Well put, Smilin' and PJ. OTOH, I wouldn't call it like balancing a marble on a dinner plate.

The Airbus manuals have a diagram depicting "stall protection", and that graphic looks like that of a Cessna. Trust me ( and Smilin'), the graphic does not show the relatively gentle curve that most all swept wing planes have. Those suckers do not have a sharp "break", then a stall. They tend to buffet a lot, maybe have some roll oscillations, and finally fall off on a wing or "mush". If the jet has super directional stability, it may stay fairly wings level and not yaw too much. Look at the F-18 demo's and think about the jet's AoA and how easily it passes the reviewing stand without a lotta wing rock or yaw.

The other thing is that the curve is also fairly gentle with respect to IAS/CAS. So 10 or 20 or 30 knots is no big deal.

Doubt if anyone here flew a delta or the Concorde, but who knows.

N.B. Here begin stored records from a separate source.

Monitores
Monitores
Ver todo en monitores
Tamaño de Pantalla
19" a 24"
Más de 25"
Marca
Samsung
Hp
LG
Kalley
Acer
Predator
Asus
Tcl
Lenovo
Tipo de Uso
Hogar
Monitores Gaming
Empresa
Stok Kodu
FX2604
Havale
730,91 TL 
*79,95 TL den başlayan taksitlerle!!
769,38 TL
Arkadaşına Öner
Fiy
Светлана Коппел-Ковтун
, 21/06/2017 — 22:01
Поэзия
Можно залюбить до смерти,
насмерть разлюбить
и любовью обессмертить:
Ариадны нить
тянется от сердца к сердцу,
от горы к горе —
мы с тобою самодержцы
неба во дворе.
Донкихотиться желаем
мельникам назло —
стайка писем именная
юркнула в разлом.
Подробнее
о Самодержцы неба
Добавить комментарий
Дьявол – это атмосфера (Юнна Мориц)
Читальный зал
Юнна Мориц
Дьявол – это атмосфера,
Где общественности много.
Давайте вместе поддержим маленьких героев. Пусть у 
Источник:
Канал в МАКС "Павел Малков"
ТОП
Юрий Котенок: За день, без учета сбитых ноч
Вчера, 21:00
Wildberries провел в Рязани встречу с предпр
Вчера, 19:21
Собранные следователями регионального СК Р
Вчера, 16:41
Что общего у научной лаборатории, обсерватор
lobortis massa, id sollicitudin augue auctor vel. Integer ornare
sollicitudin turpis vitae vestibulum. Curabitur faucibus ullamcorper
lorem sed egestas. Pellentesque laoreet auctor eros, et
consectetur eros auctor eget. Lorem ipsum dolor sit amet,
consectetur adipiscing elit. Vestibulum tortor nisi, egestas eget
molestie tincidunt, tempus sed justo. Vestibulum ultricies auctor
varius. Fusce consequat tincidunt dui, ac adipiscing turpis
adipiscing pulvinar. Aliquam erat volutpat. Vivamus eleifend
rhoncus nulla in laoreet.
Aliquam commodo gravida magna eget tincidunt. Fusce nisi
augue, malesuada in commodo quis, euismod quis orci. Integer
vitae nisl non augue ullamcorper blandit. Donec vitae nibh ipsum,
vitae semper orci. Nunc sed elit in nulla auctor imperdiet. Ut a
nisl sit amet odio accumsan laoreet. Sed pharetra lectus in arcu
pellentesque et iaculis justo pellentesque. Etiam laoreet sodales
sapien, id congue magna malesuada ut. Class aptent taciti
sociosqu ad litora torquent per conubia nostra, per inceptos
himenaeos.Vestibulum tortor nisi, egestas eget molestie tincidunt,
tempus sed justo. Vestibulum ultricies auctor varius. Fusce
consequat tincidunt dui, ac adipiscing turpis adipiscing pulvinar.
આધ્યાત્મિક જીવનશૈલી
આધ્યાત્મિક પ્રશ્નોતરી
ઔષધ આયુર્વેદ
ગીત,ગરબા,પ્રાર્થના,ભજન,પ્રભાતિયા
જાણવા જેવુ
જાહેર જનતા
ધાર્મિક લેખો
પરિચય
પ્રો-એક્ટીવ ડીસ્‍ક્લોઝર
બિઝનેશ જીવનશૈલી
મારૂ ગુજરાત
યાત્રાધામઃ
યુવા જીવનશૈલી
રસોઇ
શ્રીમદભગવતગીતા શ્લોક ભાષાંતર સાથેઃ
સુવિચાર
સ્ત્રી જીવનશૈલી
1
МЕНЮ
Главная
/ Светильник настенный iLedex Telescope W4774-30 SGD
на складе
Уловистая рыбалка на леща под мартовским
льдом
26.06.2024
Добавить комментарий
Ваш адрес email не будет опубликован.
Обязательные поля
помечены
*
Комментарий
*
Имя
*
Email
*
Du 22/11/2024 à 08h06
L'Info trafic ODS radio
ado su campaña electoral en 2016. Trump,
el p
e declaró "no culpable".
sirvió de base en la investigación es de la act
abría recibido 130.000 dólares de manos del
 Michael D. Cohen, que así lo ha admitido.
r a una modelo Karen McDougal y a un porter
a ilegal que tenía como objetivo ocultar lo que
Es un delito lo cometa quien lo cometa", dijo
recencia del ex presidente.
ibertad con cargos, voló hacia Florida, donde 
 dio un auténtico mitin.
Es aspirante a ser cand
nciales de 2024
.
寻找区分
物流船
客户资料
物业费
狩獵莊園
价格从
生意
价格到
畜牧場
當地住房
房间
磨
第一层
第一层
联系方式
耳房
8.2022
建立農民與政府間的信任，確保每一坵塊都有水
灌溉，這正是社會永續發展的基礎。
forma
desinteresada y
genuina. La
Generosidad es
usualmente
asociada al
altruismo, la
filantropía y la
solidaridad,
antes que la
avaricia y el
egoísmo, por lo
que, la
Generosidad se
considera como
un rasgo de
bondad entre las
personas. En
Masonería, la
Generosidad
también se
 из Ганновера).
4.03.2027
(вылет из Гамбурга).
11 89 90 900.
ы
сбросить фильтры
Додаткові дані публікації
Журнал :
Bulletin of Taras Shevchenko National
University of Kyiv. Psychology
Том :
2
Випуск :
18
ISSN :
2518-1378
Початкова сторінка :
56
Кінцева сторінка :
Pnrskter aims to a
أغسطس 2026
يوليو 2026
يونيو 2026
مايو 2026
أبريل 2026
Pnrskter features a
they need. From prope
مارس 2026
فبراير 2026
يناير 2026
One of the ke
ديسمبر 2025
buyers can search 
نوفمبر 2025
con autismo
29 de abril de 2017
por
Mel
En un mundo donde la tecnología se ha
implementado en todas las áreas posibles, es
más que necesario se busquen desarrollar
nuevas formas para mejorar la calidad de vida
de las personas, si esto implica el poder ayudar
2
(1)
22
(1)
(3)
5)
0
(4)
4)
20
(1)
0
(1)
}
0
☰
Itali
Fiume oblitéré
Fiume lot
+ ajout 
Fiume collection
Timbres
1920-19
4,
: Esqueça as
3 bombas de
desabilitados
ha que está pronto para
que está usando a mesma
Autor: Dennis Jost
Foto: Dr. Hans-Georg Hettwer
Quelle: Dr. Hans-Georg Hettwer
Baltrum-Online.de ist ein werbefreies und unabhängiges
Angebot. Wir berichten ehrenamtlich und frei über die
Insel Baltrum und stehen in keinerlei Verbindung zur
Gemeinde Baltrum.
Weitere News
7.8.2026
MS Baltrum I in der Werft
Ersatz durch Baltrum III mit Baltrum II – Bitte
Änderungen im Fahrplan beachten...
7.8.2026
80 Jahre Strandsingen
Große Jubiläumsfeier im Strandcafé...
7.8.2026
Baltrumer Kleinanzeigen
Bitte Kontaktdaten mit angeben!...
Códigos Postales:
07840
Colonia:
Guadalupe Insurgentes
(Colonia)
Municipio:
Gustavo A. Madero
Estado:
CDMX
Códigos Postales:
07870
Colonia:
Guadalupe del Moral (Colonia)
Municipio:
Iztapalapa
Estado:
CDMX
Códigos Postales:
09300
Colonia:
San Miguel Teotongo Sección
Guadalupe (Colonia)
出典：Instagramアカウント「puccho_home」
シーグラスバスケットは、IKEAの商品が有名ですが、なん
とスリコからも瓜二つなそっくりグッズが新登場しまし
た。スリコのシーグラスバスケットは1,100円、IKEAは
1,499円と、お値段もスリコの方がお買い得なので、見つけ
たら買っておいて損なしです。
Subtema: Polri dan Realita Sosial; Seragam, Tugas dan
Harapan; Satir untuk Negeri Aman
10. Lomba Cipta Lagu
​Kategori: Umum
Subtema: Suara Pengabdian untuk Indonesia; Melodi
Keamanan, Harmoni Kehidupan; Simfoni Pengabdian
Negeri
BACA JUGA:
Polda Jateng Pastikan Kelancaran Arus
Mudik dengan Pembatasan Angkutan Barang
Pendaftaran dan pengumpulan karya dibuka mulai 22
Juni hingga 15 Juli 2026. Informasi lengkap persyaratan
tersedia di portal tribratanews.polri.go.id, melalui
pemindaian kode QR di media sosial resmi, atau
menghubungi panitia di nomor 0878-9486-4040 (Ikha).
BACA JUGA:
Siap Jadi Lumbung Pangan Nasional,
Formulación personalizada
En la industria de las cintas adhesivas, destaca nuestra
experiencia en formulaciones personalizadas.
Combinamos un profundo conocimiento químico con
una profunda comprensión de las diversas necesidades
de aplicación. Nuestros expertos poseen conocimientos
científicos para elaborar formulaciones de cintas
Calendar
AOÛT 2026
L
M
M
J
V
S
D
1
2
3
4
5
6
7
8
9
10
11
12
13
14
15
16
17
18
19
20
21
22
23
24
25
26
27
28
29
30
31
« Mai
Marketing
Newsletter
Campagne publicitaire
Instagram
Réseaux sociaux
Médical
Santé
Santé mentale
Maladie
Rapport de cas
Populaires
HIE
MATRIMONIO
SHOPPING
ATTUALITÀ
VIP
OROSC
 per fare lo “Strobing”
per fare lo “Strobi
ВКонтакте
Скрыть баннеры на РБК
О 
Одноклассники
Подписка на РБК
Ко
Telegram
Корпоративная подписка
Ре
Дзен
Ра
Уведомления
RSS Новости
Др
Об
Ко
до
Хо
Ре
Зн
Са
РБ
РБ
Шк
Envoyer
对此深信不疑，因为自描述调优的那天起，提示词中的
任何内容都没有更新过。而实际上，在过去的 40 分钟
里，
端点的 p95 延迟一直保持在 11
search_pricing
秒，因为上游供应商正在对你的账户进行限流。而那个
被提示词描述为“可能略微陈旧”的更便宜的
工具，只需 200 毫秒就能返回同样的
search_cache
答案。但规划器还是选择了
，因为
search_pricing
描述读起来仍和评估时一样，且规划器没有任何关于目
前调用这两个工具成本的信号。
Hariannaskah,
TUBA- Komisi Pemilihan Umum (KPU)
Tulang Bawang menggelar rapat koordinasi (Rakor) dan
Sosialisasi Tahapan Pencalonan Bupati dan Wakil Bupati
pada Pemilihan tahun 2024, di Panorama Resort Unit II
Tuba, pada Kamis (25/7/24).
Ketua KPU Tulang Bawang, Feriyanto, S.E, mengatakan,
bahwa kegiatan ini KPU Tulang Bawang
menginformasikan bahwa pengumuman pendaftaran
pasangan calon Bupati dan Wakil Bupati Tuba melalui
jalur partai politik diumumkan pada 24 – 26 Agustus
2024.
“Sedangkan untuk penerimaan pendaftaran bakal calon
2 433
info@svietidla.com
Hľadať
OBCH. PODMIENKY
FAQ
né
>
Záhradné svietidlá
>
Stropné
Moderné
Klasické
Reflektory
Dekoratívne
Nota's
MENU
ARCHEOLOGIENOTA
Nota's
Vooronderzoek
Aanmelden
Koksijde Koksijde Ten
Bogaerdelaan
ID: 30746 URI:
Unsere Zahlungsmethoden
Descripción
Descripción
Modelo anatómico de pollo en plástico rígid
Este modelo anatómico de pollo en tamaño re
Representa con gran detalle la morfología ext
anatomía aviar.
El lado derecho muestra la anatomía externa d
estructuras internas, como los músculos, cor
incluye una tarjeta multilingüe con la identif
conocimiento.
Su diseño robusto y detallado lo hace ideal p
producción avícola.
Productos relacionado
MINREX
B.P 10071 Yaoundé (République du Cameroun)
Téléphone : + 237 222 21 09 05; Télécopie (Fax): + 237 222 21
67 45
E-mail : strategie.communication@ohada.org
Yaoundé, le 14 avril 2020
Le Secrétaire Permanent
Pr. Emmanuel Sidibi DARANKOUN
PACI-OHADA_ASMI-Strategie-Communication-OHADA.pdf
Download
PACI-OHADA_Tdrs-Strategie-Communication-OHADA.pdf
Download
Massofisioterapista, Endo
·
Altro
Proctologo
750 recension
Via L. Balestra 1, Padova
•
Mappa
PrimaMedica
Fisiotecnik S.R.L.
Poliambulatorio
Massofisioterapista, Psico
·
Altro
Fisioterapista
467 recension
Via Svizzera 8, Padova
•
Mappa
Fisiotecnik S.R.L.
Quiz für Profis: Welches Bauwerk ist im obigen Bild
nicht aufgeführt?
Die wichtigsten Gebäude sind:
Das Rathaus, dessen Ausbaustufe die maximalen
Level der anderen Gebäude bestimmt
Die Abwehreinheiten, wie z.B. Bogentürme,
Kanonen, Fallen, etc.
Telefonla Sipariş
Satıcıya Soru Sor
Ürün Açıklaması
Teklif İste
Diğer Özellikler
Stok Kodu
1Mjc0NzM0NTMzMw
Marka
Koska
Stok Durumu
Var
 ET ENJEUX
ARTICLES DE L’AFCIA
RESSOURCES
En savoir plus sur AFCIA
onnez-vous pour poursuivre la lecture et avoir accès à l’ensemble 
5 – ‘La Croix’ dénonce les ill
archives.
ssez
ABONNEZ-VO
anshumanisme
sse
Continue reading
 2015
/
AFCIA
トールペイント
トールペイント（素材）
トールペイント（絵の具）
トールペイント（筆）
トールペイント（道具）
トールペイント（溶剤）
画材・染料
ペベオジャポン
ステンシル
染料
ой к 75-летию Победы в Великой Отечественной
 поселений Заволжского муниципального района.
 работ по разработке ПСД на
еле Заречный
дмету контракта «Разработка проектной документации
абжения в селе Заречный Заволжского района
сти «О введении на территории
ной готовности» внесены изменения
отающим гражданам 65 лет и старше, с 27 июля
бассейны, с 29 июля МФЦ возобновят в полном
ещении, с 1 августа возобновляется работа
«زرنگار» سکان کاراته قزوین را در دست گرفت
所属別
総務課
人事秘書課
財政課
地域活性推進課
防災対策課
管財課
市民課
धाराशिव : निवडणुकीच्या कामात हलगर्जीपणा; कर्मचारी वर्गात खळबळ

My limited time in the F-102 was "educational"( 80 hours or so). No real stall you could see or feel. Thing just descended with the VVI pegged at 10,000 feet per minute. Mild buffet, more of a buzz. Viper was about the same due to the variable camber courtesy of the leading edge flaps.

later, and I shall try to have some of those archaic FBW control diagrams in a great format for history.